# Stop Self Snitching!



## Woohaa (Jan 15, 2017)

Had too many Xtra large boxes so couldn't fit every package in my car. So I tell one of the colored vest guys and has him come over. The guy listens to what is glaringly obvious but goes, "sorry, I have to write you up. Write down your name on this paper."

So I take the pen and paper and write

MR. MEOFF

Hand it back and mentioned that my first name was Jack. He didn't frown or laugh so I don't know if he got it. O just know I wasn't gonna help him screw me over. Do that on your own time.


----------



## Chicago-uber (Jun 18, 2014)

Hi Jack Meoff. My name is Ben Dover 

Once I had a route with 7 oversized boxes. I drive a midsize suv. I barely fit them all inside. Couldn’t even see through the back. It was the shortest route ever.


----------



## nighthawk398 (Jul 21, 2015)

Chicago-uber said:


> Hi Jack Meoff. My name is Ben Dover
> 
> Once I had a route with 7 oversized boxes. I drive a midsize suv. I barely fit them all inside. Couldn't even see through the back. It was the shortest route ever.
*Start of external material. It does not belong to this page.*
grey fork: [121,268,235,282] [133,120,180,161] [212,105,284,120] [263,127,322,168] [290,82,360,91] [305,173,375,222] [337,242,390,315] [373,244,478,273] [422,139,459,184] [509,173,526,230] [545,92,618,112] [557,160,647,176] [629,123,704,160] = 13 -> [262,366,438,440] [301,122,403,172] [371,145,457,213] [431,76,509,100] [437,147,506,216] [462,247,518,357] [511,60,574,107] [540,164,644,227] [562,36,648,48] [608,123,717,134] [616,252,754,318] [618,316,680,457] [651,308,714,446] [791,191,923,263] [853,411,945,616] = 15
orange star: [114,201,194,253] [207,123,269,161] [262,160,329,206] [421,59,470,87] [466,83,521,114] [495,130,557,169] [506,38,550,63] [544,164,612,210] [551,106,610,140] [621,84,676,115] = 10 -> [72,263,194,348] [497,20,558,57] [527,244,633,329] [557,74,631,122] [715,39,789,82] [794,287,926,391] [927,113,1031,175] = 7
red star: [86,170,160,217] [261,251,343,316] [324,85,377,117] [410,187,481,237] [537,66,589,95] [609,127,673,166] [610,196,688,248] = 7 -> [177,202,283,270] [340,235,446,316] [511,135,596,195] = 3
That's why you have side mirrors


----------



## OJL (Jun 10, 2017)

Woohaa said:


> Had too many Xtra large boxes so couldn't fit every package in my car. So I tell one of the colored vest guys and has him come over. The guy listens to what is glaringly obvious but goes, "sorry, I have to write you up. Write down your name on this paper."
> 
> So I take the pen and paper and write
> 
> ...


You don't get to pick your own route? We do at my station.


----------



## nighthawk398 (Jul 21, 2015)

OJL said:


> You don't get to pick your own route? We do at my station.


Nope what happens if no one wants a route ?


----------



## Amsoil Uber Connect (Jan 14, 2015)

They don't care, Unprofessional mail coming your way.


----------



## oicu812 (Aug 29, 2016)

They can find out the name associated with that route by looking it up on the laptop.


----------



## OJL (Jun 10, 2017)

nighthawk398 said:


> Nope what happens if no one wants a route ?


It'll sit there until the next block of drivers come. If it's routes leftover from the previous day, they will sometimes put them out for the 10/ 10:30 am blocks and then put the current days routes out at 11am. But for the most part, all the routes are put out at 10am. If you're lucky to grab an early block, you get the pick of the litter. The bs blocks are what's left as the day progresses.


----------



## nighthawk398 (Jul 21, 2015)

OJL said:


> It'll sit there until the next block of drivers come. If it's routes leftover from the previous day, they will sometimes put them out for the 10/ 10:30 am blocks and then put the current days routes out at 11am. But for the most part, all the routes are put out at 10am. If you're lucky to grab an early block, you get the pick of the litter. The bs blocks are what's left as the day progresses.


Wow that's a nice for the drivers


----------